Mutualism Mutualism brings two creatures, like clownfish and sea anemones, together.
This is a nice relationship. Right out of one of those "how to achieve
happiness with your partner" books.
Mutualism is everywhere you look on coral reefs. One creature, like
the clownfish, will feed and protect the other in exchange for some kind of protection. If
danger threatens the fish it will race into the tentacles and vanish amid hundreds of
stinging tentacles. The clownfish actually trains the anemone not to sting it. Each
clownfish introduces itself to its partner over a period of months when the fish is very
small. A special protein in the mucous of the scales identifies the particular fish.
Most coral reef fish have a mutual relationship with the corals.
They hide in the branches of the corals if danger threatens and in return the fishy waste
products rain down on the coral's little upturned faces providing much needed phosphates
and nitrates.
Symbiosis.
Ahh, Symbiosis; the mover and shaker of evolution. Symbiosis is the
big special love where two beings come together in perfect harmony. They become one,
living together, changing together, staying together for all time. This is different from
any other kind of relationship. Love like this does not happen often. In a world full of
predation, disease, parasitism, mutualism, commensalism, and stoic, uncaring loneliness,
misunderstandings are more common than total understanding. But when it does happen it
changes the whole world.
The Love Bugs
It must have been instant, full, unrequited, perfect love the first
time the beings came together. A touch, a kind of sudden recognition, a wonder, awe, and
zowie. Forever. Absolutely forever. For two billion years they have evolved together. All the myriad forms and styles of beings of Earth are children of that perfect
love.
The love bugs. There are, naturally, two of them. One is called
chloroplast, the other mitochondrion. Chloroplast is the little
being that makes plants green and converts sunshine, carbon dioxide and water into sugars
and oxygen. Mitochondrion is the little being that takes sugars and oxygen and changes
them to carbon dioxide and ATP, the fuel for life.
The Greatest Love Story
on Earth
Once upon a time, billions of years ago, the world was full of
thousands of different kinds of bacteria and they fought continuously with each other,
inventing highly sophisticated molecular weapons to attack and defend the other.
One strain of bacteria developed a system to manufacture a deadly
poisonous gas, Oxygen.

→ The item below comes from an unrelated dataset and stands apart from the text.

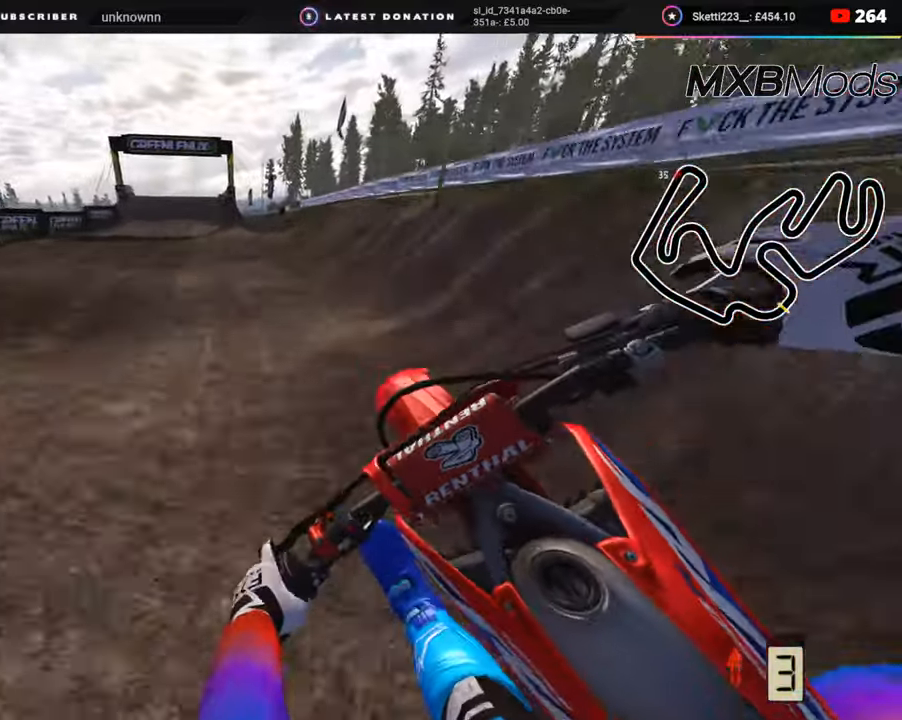
{"buttons": ["R2", "R3"], "left_stick": "center", "right_stick": "up", "events": [[67, "R3", "down"], [67, "right_stick", "up"], [283, "left_stick", "center"]]}
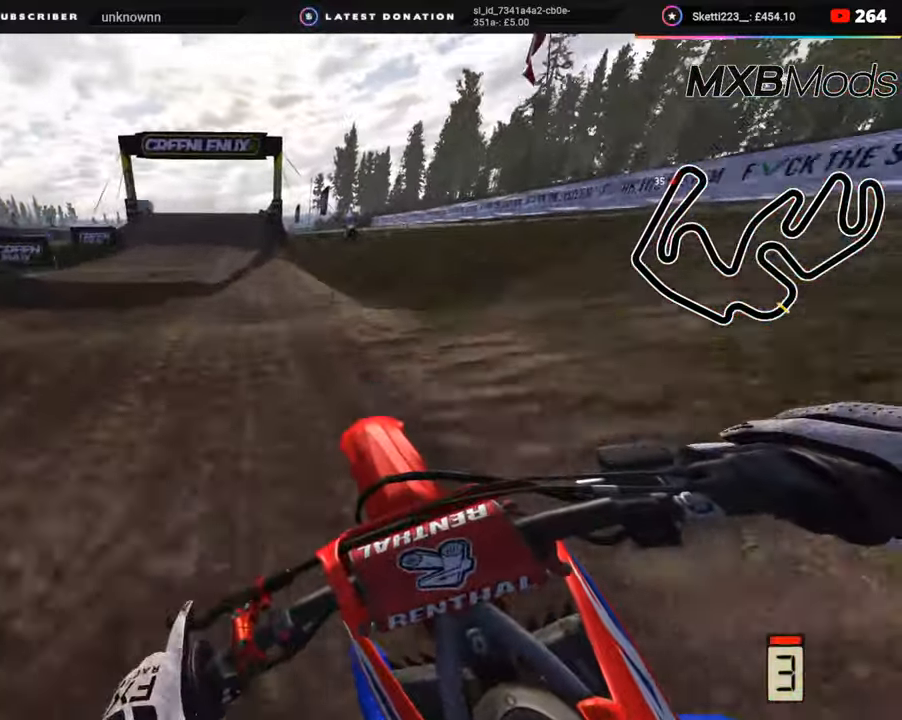
{"buttons": ["R2"], "left_stick": "center", "right_stick": "center", "events": [[150, "R3", "up"], [150, "right_stick", "center"]]}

They released this into the sea, killing all of their enemies.
Another strain of bacteria discovered a way to detoxify oxygen by combining it with carbon
to produce carbon dioxide and a high octane fuel called ATP. The creature that invented
this defense became the Mitochondrion love bug.
One day, on the edge of a great continent that no longer exists, a
great battleship of a bacterium captured and devoured a mitochondrion love bug. The
defenses of the love bug prevented the giant from digesting it, but the bigger bacterium
built a force field made of complex lipid molecules, imprisoning, but not harming the love
bug. The love bug loved it. Food was abundant, it had everything it wanted. It was so fat
and happy it divided into two and these into two more. The big cell was also ecstatic with
the relationship as it could easily utilize the ATP for it's own a high octane energy. But
even better, the mitochondrion bug destroyed the highly poisonous gas, oxygen! To get more
ATP, the bacterium had only to provide sugars. And there was plenty of sugar in the
cyanophyte bacteria. And the planet's oceans had become covered with thick mats of them.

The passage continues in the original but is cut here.